W sobotę w Melbourne odbywał się protest przeciwko obostrzeniom wprowadzonym w związku z koronawirusem.
Obecna na miejscu policja wyłapywała wyrywkowo ludzi. Padło na 69-latkę, która była z psem. Na fragmencie filmu udostępnionym w Internecie słychać, jak kobieta krzyczy, by oddać jej telefon.
Później dwaj funkcjonariusze skuwają ją w kajdanki. Obok stoi jeszcze czterech policjantów. Zrozpaczona kobieta próbowała się oswobodzić, krzyczała, ale jej próby spełzły na niczym.

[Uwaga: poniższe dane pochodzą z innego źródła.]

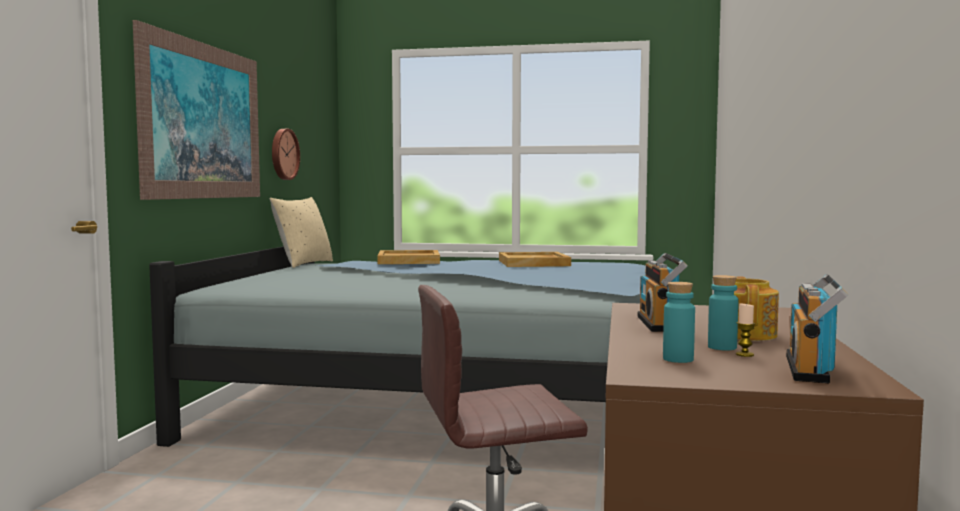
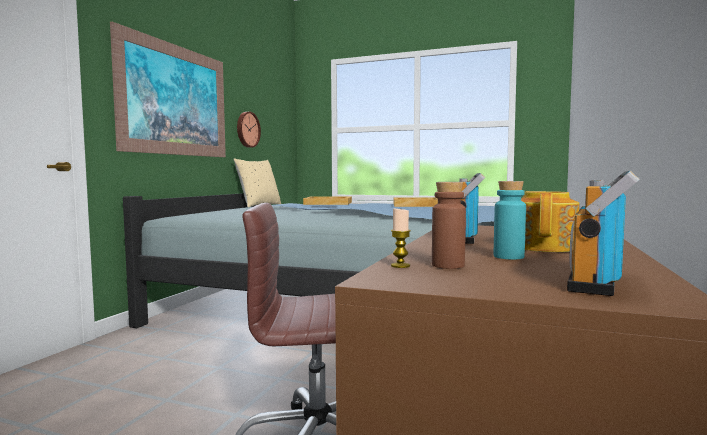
camera: 10 degrees right, 0 degrees up
turquoise bottle [663,282,695,363] -> brown bottle [432,182,466,269]
candle [736,303,755,357] -> candle moved to [391,209,411,268]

69-latkę wyprowadzono do innej części parku. Tam ją rozkuto i wręczono mandat karny.
Gdy interwencja się zakończyła, rozemocjonowana kobieta wybuchnęła płaczem. – To bolało. Nigdy w życiu nie zostałam tak potraktowana – mówiła do kamery.
Zrozpaczona kobieta padła na trawnik, zwinęła się w kłębek i płakała. Oto, jakich czasów przyszło jej dożyć.
Policja z Melbourne odmówiła komentarza w sprawie.